Written task
Could every entry be set down once more, exactly as given?

Available records
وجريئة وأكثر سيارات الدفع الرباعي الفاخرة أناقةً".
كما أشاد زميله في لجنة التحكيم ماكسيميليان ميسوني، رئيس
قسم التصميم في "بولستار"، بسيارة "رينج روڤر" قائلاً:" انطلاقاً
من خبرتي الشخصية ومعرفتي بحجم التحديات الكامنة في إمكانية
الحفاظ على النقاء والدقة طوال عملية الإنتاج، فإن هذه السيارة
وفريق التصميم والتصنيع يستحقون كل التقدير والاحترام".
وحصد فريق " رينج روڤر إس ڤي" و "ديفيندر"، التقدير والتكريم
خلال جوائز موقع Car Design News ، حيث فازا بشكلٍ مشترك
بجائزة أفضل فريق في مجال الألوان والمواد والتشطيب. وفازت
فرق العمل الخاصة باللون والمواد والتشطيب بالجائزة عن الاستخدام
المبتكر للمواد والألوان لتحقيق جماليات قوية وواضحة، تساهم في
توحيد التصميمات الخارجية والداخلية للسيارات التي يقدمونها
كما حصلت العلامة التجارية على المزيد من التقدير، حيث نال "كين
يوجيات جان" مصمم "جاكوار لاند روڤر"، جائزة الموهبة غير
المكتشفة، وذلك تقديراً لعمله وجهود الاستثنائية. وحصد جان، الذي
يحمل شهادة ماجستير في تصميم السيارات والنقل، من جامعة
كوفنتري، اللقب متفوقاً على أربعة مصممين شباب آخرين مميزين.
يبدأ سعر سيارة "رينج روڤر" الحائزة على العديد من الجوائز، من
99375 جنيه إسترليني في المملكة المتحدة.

Answer to this problem
وجريئة وأكثر سيارات الدفع الرباعي الفاخرة أناقةً".
كما أشاد زميله في لجنة التحكيم ماكسيميليان ميسوني، رئيس
قسم التصميم في "بولستار"، بسيارة "رينج روڤر" قائلاً:" انطلاقاً
من خبرتي الشخصية ومعرفتي بحجم التحديات الكامنة في إمكانية
الحفاظ على النقاء والدقة طوال عملية الإنتاج، فإن هذه السيارة
وفريق التصميم والتصنيع يستحقون كل التقدير والاحترام".
وحصد فريق " رينج روڤر إس ڤي" و "ديفيندر"، التقدير والتكريم
خلال جوائز موقع Car Design News ، حيث فازا بشكلٍ مشترك
بجائزة أفضل فريق في مجال الألوان والمواد والتشطيب. وفازت
فرق العمل الخاصة باللون والمواد والتشطيب بالجائزة عن الاستخدام
المبتكر للمواد والألوان لتحقيق جماليات قوية وواضحة، تساهم في
توحيد التصميمات الخارجية والداخلية للسيارات التي يقدمونها
كما حصلت العلامة التجارية على المزيد من التقدير، حيث نال "كين
يوجيات جان" مصمم "جاكوار لاند روڤر"، جائزة الموهبة غير
المكتشفة، وذلك تقديراً لعمله وجهود الاستثنائية. وحصد جان، الذي
يحمل شهادة ماجستير في تصميم السيارات والنقل، من جامعة
كوفنتري، اللقب متفوقاً على أربعة مصممين شباب آخرين مميزين.
يبدأ سعر سيارة "رينج روڤر" الحائزة على العديد من الجوائز، من
99375 جنيه إسترليني في المملكة المتحدة.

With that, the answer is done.